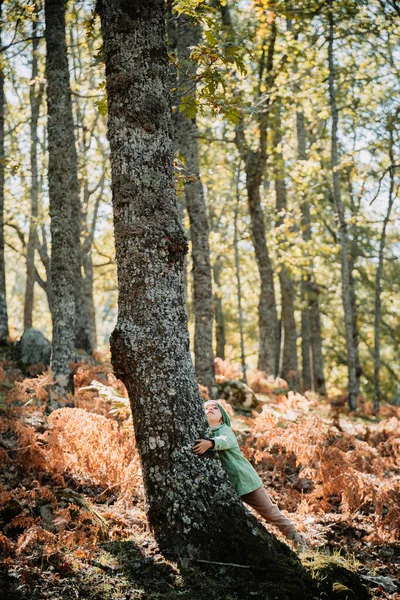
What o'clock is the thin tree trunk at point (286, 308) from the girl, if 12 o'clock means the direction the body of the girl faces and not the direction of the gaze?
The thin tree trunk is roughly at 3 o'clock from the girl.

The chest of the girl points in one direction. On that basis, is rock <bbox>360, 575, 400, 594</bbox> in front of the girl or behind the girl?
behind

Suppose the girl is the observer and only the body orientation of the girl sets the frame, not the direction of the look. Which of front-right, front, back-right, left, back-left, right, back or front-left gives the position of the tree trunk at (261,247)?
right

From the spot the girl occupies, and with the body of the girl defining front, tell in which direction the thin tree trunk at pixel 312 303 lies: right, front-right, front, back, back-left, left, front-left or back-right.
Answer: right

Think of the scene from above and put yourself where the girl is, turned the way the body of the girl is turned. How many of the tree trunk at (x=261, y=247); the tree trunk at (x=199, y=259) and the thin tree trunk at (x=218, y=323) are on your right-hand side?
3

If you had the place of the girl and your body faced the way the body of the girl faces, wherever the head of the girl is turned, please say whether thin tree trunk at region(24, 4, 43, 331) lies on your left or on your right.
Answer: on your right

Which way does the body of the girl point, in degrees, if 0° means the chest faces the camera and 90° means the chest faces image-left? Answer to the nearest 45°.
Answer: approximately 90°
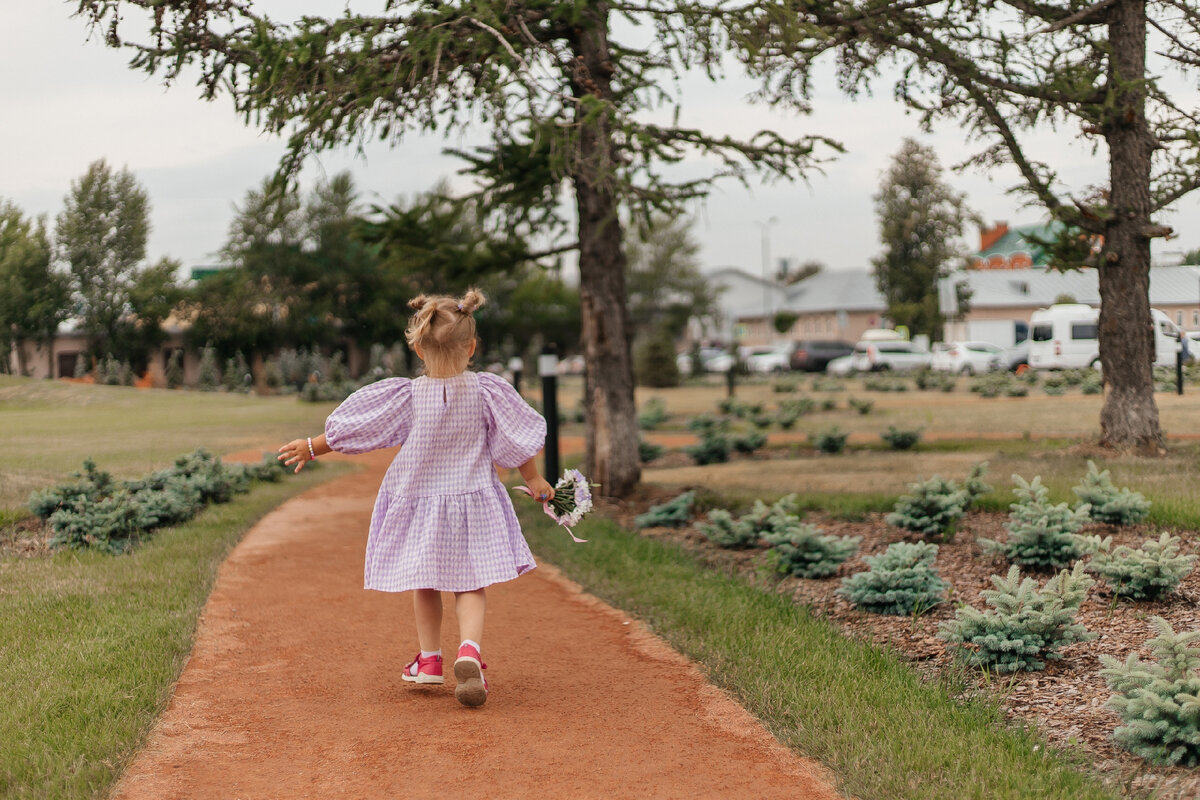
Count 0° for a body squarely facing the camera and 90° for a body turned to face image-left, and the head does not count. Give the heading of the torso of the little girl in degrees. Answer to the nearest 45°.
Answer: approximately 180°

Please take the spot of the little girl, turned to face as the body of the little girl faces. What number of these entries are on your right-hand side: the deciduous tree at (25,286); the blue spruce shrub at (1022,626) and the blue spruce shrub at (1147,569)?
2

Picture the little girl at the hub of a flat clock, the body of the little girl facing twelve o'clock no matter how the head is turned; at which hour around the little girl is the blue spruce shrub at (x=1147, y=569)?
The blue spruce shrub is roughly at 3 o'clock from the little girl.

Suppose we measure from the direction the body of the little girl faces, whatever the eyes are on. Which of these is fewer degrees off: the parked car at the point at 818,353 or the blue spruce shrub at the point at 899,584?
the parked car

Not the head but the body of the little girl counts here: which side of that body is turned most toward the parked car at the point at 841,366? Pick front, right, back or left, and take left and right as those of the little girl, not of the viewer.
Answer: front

**What is needed:**
Write out every line of the material above as a numbered list, one line per number, dropping the blank lines and leaving the pictures out.

**Response below:**
1. What o'clock is the thin tree trunk at point (286, 308) from the girl, if 12 o'clock means the direction the body of the girl faces and not the direction of the gaze?
2. The thin tree trunk is roughly at 3 o'clock from the girl.
3. The chest of the girl points in one direction. On that basis, is rock <bbox>360, 575, 400, 594</bbox> in front of the girl or behind the girl?
4. behind
5. Suppose the girl is the observer and only the body orientation of the girl sets the frame, not the direction of the look. Which of front-right, front, back-right, left, back-left, right, back or front-left gives the position of the tree trunk at (261,247)?
6. right
7. From the spot the girl occupies, and with the body of the girl defining front, tell in which direction the thin tree trunk at pixel 312 303 lies: right, front-right, front, back, back-left, left, front-left or back-right.
8. Answer: right
9. Think of the scene from above and put yourself where the girl is, turned the way the body of the girl is turned. How many of the tree trunk at (x=261, y=247); the tree trunk at (x=199, y=259) and the thin tree trunk at (x=218, y=323) are on your right-hand side?
10. 3
11. If you had the place of the girl and your body faced the way the body of the girl faces, wherever the head of the girl is turned, please say whether thin tree trunk at region(24, 4, 43, 331) lies on your left or on your right.
12. Answer: on your right
13. Which way does the body of the girl point, in degrees, if 0° means the chest faces the camera and 90° means the chest faces image-left? Answer to the nearest 45°.
14. Answer: approximately 90°
15. Count 0° for a body squarely facing the camera and 90° for a body turned to face image-left, and the head does not count. Give the heading of the torso of the little girl in degrees. Answer to the nearest 45°.
16. Answer: approximately 180°
17. Please take the spot of the little girl, turned to face as the body of the little girl faces. What number of these entries are on your right-hand side: the deciduous tree at (25,286); the blue spruce shrub at (1022,626) and the blue spruce shrub at (1147,569)?
18. 2
19. Picture the little girl at the hub of a flat clock, the body of the little girl facing twelve o'clock no matter how the head is turned; at which hour around the little girl is the blue spruce shrub at (x=1147, y=569)?
20. The blue spruce shrub is roughly at 3 o'clock from the little girl.
21. Suppose we measure from the direction the body of the little girl faces, whatever the eyes are on. Which of these is fewer degrees off: the parked car at the point at 818,353 or the blue spruce shrub at the point at 899,584?
22. the parked car
23. Not the head but the body of the little girl counts here: which side of that body is turned most toward the parked car at the point at 841,366? Pick front, right, back or left, and take left and right as those of the little girl, not of the viewer.
24. Answer: front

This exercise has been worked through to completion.